The Genre: A Travesty of Justice
Chapter Two

These are towns you might hear about

Once, on a regional station

While driving home late in midweek, sweaty

And scared from committing adultery, Trevor.

I see you remember it now.

Towns where a chemical lorry

Has entered the lives of a greengrocer's family

Via the front room bay window

(Somewhere preserved, through the first

Million aeons, for grandparents' corpses).

Just think, if you'd thought, you'd have known

That the place would be everywhere next

On account of the murders, but you?

Well, Trevor, you were just too busy shagging.

Your honour, I must now refer to those

Small bitter towns at the heart of the fifties

Where unmarried daughters are nursing their parents

To death, and then snatching an hour

With Margery Allingham, Dorothy Sayers, Miss Silver,

Inspector Alleyn, and perhaps, with a flush

Half-discontent and half disgust, Miss Blandish.

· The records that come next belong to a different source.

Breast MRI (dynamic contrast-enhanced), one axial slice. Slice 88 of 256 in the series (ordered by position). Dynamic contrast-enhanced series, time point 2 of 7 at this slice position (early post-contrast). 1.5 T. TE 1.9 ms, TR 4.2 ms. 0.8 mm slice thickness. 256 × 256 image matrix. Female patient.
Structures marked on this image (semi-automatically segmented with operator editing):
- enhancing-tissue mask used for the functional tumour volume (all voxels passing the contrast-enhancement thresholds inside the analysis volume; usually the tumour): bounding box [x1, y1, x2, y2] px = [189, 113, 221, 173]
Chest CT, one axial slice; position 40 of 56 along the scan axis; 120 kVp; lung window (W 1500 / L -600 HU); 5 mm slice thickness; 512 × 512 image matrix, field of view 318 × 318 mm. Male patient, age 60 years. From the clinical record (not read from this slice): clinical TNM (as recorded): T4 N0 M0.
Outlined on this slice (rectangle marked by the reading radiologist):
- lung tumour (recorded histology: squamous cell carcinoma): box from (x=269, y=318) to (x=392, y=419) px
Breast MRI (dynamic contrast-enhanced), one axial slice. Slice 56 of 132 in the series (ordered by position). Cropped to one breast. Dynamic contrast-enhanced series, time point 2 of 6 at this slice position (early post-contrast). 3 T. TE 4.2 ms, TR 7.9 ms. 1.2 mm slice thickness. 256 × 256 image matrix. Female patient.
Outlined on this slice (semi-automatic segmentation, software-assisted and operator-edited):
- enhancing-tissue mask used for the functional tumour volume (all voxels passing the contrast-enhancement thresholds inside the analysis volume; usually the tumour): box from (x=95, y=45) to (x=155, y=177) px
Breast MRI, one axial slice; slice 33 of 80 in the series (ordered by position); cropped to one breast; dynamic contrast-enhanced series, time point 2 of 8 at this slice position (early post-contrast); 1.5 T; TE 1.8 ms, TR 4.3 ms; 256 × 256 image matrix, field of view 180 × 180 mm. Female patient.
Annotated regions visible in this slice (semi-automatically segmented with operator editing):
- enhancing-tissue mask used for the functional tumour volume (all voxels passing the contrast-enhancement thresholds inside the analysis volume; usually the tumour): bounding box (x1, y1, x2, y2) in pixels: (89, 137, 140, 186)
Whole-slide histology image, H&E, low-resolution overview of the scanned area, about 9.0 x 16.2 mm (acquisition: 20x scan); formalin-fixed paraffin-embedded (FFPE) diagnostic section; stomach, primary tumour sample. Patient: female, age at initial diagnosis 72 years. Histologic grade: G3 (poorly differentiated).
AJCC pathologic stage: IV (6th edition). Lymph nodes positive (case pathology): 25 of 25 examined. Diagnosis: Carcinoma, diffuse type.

See them, the fortyish daughters of Albion,

Put on their sensible shoes,

Their conscientious hats, their commendable gloves

And set out on their level-headed bikes

(Unknown to themselves, in formation)

To do good in their towns of curmudgeons.

Nuneaton, Hinckley, Ferrybridge, Drax -

The spinsters go cycling religiously

Out past fields of cooling towers

(They lend one another perspective),

Cross by the footbridge on clackety here-I-am heels

Between trains, in the railways' enforceable hush,

And enter the laurel-and-shadow stuffed grounds

Of the hospital. Each may reflect that

When I was a girl...When I was a girl

The entire damned place was exactly the same.

And on they go with brave self-loathing past that Nissen hut

Unaware of the occupants strapped to their camp beds

To die of a leak from the place in the woods.

And still our ladies love

Their awful town, its canal full of cats,

And its vicar, his knob in the mangle.